Resume the article below on coping with difficult family members at holiday gatherings, writing on from its final sentence.

# Text excerpt:
** START **
Tips on Getting Through Holiday Family Gatherings with Troubled or Dysfunctional Family Members

Photo by Todd Trapani on Unsplash

The holidays are here, and for many, that means braving the mind, heart, and spirit to withstand encounters with challenging family members. As the holidays is often associated with family time, its important to note that its ok if you don’t have one of those families that seem ideal to be in the same space with. Families are made of people, and people have problems. People have hurts, blind-spots, wounds, anger, shame, and insecurities that they carry with them everywhere, and what better time for someone to release their unhinged troubles, than with family?

Many families have those members that just cant hold their opinions and judgement to themselves. There’s those family members who have poor boundaries, and are inappropriately intrusive, asking questions and probing for answers that aren’t their business to hold. There are the family members that tend to start problems. Then, there just might be someone you’re very close to, that tends to easily trigger the more unpleasant emotions within you.

For all these reasons, its important to mentally and emotionally prepare yourself to enter any of these spaces. There are ways to mindfully and intentionally engage with others. One of the key components to maneuvering interactions with others is being self aware of your boundaries, as well as those of others. Many conflicts are rooted in not being in tuned to boundaries. Either over stepping or not respecting another’s boundaries, whether intentionally or unintentionally.

Let’s chat about boundaries. There are various types of boundaries important to keep in mind when it comes to relationships and interaction.

Physical boundaries refer to personal space and physical touch. Healthy physical boundaries include an awareness of what’s appropriate, and what’s not, in various settings and types of relationships (hug, shake hands, or kiss). Physical boundaries may be violated if someone touches you when you don’t want them to, or when they invade your personal space (for example, going through your bedroom or office).

Intellectual boundaries refer to thoughts and ideas. Healthy intellectual boundaries include respect for others’ ideas, and an awareness of appropriate discussion (should we talk about the weather, or politics). Intellectual boundaries are violated when someone dismisses or belittles another person’s thoughts or ideas.
** END **
[Dataset excerpts]
** START **
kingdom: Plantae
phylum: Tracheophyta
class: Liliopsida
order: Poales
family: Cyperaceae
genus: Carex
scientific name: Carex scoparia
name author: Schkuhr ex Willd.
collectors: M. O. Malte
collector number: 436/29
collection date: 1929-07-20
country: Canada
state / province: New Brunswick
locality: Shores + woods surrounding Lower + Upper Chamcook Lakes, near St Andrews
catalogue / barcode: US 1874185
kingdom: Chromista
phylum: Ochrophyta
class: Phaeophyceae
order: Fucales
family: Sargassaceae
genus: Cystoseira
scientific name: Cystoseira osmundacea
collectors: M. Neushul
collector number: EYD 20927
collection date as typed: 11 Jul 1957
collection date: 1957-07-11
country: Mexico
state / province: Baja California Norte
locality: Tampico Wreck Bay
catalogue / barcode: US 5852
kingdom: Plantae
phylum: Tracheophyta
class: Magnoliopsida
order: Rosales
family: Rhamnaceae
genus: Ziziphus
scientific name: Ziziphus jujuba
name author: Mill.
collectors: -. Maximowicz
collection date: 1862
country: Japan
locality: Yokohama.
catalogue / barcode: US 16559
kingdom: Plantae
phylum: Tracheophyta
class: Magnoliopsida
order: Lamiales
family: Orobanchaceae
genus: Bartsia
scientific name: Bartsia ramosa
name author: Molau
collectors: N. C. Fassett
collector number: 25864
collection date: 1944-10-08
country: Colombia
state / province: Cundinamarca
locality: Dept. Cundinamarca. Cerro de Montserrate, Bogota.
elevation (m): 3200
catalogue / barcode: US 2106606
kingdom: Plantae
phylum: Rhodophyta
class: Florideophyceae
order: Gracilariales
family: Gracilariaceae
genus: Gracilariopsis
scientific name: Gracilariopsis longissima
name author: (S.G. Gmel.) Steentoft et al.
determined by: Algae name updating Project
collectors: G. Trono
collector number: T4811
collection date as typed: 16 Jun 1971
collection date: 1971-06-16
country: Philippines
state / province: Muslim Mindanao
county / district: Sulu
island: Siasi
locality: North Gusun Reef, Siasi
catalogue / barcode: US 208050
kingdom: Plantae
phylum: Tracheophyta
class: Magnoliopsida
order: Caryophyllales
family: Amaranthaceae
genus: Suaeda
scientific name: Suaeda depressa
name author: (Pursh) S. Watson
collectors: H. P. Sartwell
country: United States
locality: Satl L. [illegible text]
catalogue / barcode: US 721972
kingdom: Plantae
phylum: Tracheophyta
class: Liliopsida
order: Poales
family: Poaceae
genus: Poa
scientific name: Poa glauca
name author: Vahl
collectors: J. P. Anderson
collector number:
** END **
# Reply:
Emotional boundaries refer to a person’s feelings. Healthy emotional boundaries include limitations on when to share, and when not to share, personal information. For example, gradually sharing personal information during the development of a relationship, as opposed to revealing everything to everyone. Emotional boundaries are violated when someone criticizes, belittles, or invalidates another person’s feelings.

Material boundaries refer to money and possessions. Healthy material boundaries involve setting limits on what you will share, and with whom. For example, it may be appropriate to lend a car to a family member, but probably not to someone you met this morning. Material boundaries are violated when someone steals or damages another person’s possessions, or when they pressure them to give or lend them their possessions.

Time boundaries refer to how a person uses their time. To have healthy time boundaries, a person must set aside enough time for each facet of their life such as work, relationships, and hobbies. Time boundaries are violated when another person demands too much of another’s time.

You can’t control someone honoring your boundaries, however you can be aware of what boundaries matter to you, work on asserting them, and learning to care of yourself so that if they are crossed, you can stay ground and at peace.

In preparation for the spaces you may enter this week, and this holiday season, here are some questions to reflect or journal on:

Why are you going to the gathering? What does it represent? What value does it add to your life?

Are you mentally and emotionally ready to enter this space? Is it healthy enough for you to enjoy yourself? Is there more pleasure than anxiety, or more anxiety and dread than pleasure, when you thing about going?

What are some emotional needs you may have in order to feel safe and grounded during family gatherings?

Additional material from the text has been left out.